Dataset entries
━━━━━━━━━━━━━━━━━━━━

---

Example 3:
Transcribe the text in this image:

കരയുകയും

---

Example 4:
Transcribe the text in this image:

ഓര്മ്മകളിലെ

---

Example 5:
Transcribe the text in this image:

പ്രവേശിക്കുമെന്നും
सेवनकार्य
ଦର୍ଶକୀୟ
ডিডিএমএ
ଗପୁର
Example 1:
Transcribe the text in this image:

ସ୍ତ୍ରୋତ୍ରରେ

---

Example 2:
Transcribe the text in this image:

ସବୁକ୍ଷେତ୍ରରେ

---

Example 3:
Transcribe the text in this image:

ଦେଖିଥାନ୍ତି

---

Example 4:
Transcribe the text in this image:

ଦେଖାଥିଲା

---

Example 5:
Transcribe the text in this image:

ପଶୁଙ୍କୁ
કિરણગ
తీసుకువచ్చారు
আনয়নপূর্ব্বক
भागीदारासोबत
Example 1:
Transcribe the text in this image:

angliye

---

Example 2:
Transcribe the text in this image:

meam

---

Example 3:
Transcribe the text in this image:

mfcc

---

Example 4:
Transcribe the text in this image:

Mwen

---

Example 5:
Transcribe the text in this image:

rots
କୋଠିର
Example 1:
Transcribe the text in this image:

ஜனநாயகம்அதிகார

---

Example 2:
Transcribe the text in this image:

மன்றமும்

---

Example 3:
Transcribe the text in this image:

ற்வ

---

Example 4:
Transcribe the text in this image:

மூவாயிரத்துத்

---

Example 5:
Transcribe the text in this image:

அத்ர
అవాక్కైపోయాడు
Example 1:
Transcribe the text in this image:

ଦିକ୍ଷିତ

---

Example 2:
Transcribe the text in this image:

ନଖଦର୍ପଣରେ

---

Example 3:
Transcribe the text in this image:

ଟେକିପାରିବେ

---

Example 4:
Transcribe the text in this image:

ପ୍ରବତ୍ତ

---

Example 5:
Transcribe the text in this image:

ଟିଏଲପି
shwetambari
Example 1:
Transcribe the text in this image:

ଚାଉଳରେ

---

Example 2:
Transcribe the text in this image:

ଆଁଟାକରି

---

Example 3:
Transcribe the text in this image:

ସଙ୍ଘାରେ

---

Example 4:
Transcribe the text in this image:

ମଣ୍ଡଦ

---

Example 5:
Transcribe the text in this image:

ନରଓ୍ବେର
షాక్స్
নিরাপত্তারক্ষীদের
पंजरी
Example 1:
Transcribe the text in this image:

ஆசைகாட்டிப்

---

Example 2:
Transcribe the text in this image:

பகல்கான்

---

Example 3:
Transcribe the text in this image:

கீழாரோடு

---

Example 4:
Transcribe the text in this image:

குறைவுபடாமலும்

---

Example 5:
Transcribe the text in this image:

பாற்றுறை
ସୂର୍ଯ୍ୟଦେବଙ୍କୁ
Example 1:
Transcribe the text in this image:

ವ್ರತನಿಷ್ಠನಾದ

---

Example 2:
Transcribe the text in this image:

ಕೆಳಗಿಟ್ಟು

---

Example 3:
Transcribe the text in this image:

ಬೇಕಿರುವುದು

━━━━━━━━━━━━━━━━━━━━

Retype every one of the lines above without altering a single character.

FULL OUTPUT:
---

Example 3:
Transcribe the text in this image:

കരയുകയും

---

Example 4:
Transcribe the text in this image:

ഓര്മ്മകളിലെ

---

Example 5:
Transcribe the text in this image:

പ്രവേശിക്കുമെന്നും
सेवनकार्य
ଦର୍ଶକୀୟ
ডিডিএমএ
ଗପୁର
Example 1:
Transcribe the text in this image:

ସ୍ତ୍ରୋତ୍ରରେ

---

Example 2:
Transcribe the text in this image:

ସବୁକ୍ଷେତ୍ରରେ

---

Example 3:
Transcribe the text in this image:

ଦେଖିଥାନ୍ତି

---

Example 4:
Transcribe the text in this image:

ଦେଖାଥିଲା

---

Example 5:
Transcribe the text in this image:

ପଶୁଙ୍କୁ
કિરણગ
తీసుకువచ్చారు
আনয়নপূর্ব্বক
भागीदारासोबत
Example 1:
Transcribe the text in this image:

angliye

---

Example 2:
Transcribe the text in this image:

meam

---

Example 3:
Transcribe the text in this image:

mfcc

---

Example 4:
Transcribe the text in this image:

Mwen

---

Example 5:
Transcribe the text in this image:

rots
କୋଠିର
Example 1:
Transcribe the text in this image:

ஜனநாயகம்அதிகார

---

Example 2:
Transcribe the text in this image:

மன்றமும்

---

Example 3:
Transcribe the text in this image:

ற்வ

---

Example 4:
Transcribe the text in this image:

மூவாயிரத்துத்

---

Example 5:
Transcribe the text in this image:

அத்ர
అవాక్కైపోయాడు
Example 1:
Transcribe the text in this image:

ଦିକ୍ଷିତ

---

Example 2:
Transcribe the text in this image:

ନଖଦର୍ପଣରେ

---

Example 3:
Transcribe the text in this image:

ଟେକିପାରିବେ

---

Example 4:
Transcribe the text in this image:

ପ୍ରବତ୍ତ

---

Example 5:
Transcribe the text in this image:

ଟିଏଲପି
shwetambari
Example 1:
Transcribe the text in this image:

ଚାଉଳରେ

---

Example 2:
Transcribe the text in this image:

ଆଁଟାକରି

---

Example 3:
Transcribe the text in this image:

ସଙ୍ଘାରେ

---

Example 4:
Transcribe the text in this image:

ମଣ୍ଡଦ

---

Example 5:
Transcribe the text in this image:

ନରଓ୍ବେର
షాక్స్
নিরাপত্তারক্ষীদের
पंजरी
Example 1:
Transcribe the text in this image:

ஆசைகாட்டிப்

---

Example 2:
Transcribe the text in this image:

பகல்கான்

---

Example 3:
Transcribe the text in this image:

கீழாரோடு

---

Example 4:
Transcribe the text in this image:

குறைவுபடாமலும்

---

Example 5:
Transcribe the text in this image:

பாற்றுறை
ସୂର୍ଯ୍ୟଦେବଙ୍କୁ
Example 1:
Transcribe the text in this image:

ವ್ರತನಿಷ್ಠನಾದ

---

Example 2:
Transcribe the text in this image:

ಕೆಳಗಿಟ್ಟು

---

Example 3:
Transcribe the text in this image:

ಬೇಕಿರುವುದು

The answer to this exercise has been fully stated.